For scleractinian corals, from widely separated Caribbean and Pacific locations that varied little in their environmental characteristics such as temperature and irradiance, the prokaryotic microbiome community composition based on the 16S rRNA gene varied as a function of coral species and sites, coral morphology, and ecological life history strategy. For most coral species, their microbiome communities were significantly associated with their diazotrophic components based on a co-inertia analysis of 16S rRNA and nifH gene sequences. But while diazotrophs are common and important members of the coral microbiome, only host species differences influenced the diazotrophic community in the corals in this study. Rhizobiales, a common diazotroph, were identified using both 16S rRNA and nifH gene sequences from seawater, sediment porewater, and corals. Morphology, an important evolutionary trait of scleractinian corals, was the strongest source of variation for the microbiome of the corals studied here while diazotrophic communities varied solely based on host species. Morphology, or the shape and size of corals, affects many important physiological attributes such as the capture of light and particulate food, flow modulated gas exchange, and the exchange of metabolites (e.g., nutrients) between the environment and the coral, as well as within the multicompartmental structure (i.e., skeleton, tissues, and mucous) of the coral host.
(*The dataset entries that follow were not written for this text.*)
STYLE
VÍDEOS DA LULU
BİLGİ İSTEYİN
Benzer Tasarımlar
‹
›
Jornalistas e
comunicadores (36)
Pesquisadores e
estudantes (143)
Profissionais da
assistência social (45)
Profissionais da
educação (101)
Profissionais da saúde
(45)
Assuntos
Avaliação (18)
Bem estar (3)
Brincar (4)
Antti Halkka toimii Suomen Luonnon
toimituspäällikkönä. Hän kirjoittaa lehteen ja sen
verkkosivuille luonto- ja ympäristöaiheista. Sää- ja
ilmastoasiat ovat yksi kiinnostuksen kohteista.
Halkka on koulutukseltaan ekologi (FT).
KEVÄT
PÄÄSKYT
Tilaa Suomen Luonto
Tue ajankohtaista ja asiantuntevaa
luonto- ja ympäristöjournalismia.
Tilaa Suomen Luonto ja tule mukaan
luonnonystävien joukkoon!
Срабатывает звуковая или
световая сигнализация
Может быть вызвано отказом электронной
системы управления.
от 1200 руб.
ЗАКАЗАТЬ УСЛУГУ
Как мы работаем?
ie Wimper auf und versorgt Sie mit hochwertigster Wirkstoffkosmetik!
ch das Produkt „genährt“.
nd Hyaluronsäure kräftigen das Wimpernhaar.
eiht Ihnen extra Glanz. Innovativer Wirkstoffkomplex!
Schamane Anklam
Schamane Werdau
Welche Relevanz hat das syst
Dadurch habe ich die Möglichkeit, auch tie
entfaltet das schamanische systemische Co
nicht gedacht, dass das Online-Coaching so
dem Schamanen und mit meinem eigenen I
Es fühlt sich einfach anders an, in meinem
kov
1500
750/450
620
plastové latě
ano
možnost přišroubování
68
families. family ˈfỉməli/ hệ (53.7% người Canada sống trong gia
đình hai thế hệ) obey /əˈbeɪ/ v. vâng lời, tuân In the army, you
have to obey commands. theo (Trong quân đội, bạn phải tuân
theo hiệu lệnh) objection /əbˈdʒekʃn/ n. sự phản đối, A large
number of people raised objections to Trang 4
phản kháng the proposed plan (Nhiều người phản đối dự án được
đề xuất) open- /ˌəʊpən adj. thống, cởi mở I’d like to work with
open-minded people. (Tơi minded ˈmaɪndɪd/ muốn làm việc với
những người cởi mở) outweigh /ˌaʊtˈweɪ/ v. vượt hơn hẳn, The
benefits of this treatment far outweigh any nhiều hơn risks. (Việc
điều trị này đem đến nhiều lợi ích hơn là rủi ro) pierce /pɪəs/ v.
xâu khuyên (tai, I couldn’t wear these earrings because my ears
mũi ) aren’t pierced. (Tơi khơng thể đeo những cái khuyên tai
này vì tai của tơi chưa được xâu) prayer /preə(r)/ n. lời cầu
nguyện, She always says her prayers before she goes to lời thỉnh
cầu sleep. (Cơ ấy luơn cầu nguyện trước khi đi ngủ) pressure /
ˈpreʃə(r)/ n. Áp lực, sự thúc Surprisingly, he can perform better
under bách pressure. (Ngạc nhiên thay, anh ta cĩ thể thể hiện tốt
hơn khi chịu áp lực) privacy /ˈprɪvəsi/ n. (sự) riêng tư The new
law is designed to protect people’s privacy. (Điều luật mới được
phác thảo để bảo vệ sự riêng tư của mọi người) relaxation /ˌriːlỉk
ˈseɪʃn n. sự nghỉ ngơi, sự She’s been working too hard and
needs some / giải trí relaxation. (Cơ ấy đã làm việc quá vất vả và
These processes all influence important ecological outcomes for corals on reefs. Many of these processes, especially nutrient cycling, are mediated to a large extent by the unique physiological signature of the coral microbiome. To better understand the multiple roles of the coral microbiome in host health and disease, identifying and understanding the evolutionary drivers (e.g., morphology) of microbiome character states is essential in order to quantify the effects of human perturbation on coral reefs.